In the end, of course, neither the United States nor China will “win” this trade war unless the leaders of the respective nations are able to end this ridiculous back-and-forth nonsense and come to an agreement that reduces trade barriers and reduces the harm that this will ultimately cause to American and Chinese businesses and consumers.
Here in the United States, we’re already seeing signs that the President’s trade war, which extends not only to China but also to Europe, Canada, Mexico, and other nations, is having an impact. Two months after President Trump imposed tariffs on imported steel and aluminum, The Wall Street Journal reported that prices for both foreign and domestic steel and aluminum were increasing and having a negative impact on manufacturers that rely on these raw materials for their products. Other reports have indicated that American pork farmers were increasingly nervous about their overseas business with nations like China. In Iowa specifically, it is being reported that Chinese retaliation for the tariffs imposed on Chinese goods could cost soybean farmers $624 million this year alone, with the prospect of larger losses if the retaliation continues beyond this year. This has led many leaders in Iowa and elsewhere, including Senator Chuck Grassley to express concern about the impact of the trade war on Republican fortunes in the fall. This is especially true given the fact that the tariffs seem to be expressly targeted toward Trump voters and middle-class Americans. This month has also seen that the tariffs have had a negative impact on other American businesses, and has even led an iconic American brand like Harley-Davidson to announce that they are moving some production overseas in response to the retaliatory tariffs imposed by the European Union.
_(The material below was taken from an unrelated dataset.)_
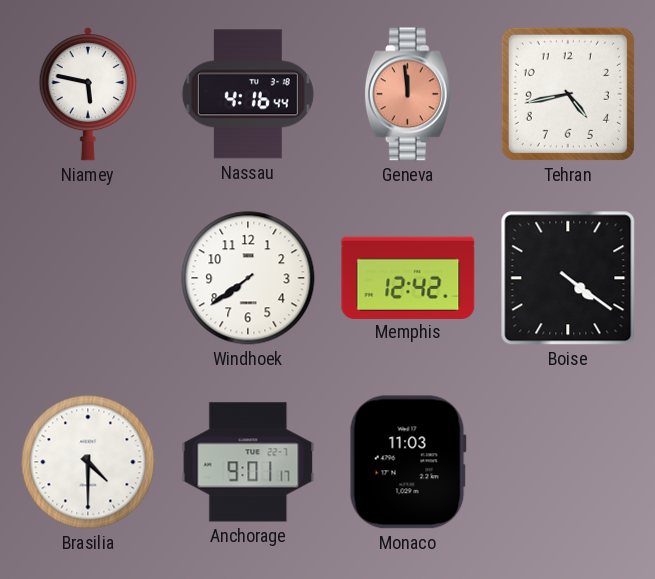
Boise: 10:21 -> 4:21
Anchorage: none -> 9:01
In some respects, of course, the Chinese will likely be able to absorb some of the consequences of these tariffs due to the manner in which the government manipulates the domestic economy but even there it’s likely that consumers and businesses will feel the impact of both the American tariffs and the retaliation that the Chinese government has engaged in. Prices for American-made goods, many of which are prized among China’s upper and middle class due to their higher quality compared to domestic goods, will increase notwithstanding government efforts to control those costs. This will likely be felt the most in the agricultural sector where products made from American farm goods will either increase or, potentially, disappear from the shelves altogether. While this may only have a limited impact on China’s overall economic picture, and the government will likely do its best to hide the reality of that impact from the public, it will be impossible to completely shield Chinese companies and consumers from the full impact of a trade war.
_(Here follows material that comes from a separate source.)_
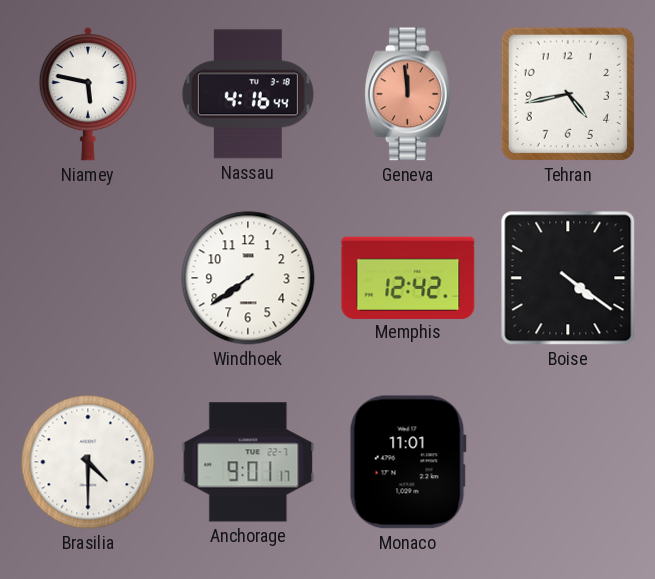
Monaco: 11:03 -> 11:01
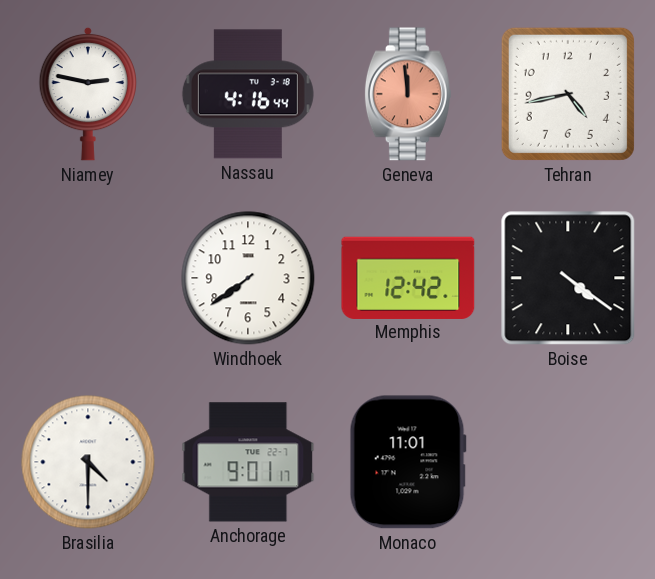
Niamey: 5:47 -> 2:47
In the end, though, one has to be clear where responsibility for the current trade wars, both the ongoing fight with China and the one that appears to be developing between the United States and its most important allies, lies. It’s not in Europe, Canada, Mexico, or in China, it’s right here in the United States in the person of President Donald J. Trump. Even if one could make the case that some of the complaints the President has voiced regarding the status of our trade relations with other nations are accurate, and most of them are not, the proper way to respond to them isn’t by engaging in an ill-advised series of escalating tariffs that will ultimately cause far more harm than good to the American economy. The proper way is to take these disputes to the World Trade Organization for adjudication as that treaty contemplates, or to negotiate directly with the country alleged to be acting improperly. That’s apparently not good enough for Trump, and he’s apparently surrounded himself with people such as Gary Cohn and Peter Navarro who agree with him that “trade wars are good and easy to win,” and he has convinced himself that this is the proper way to proceed. If he stays this course, then we’re all going to find out just how wrong they are.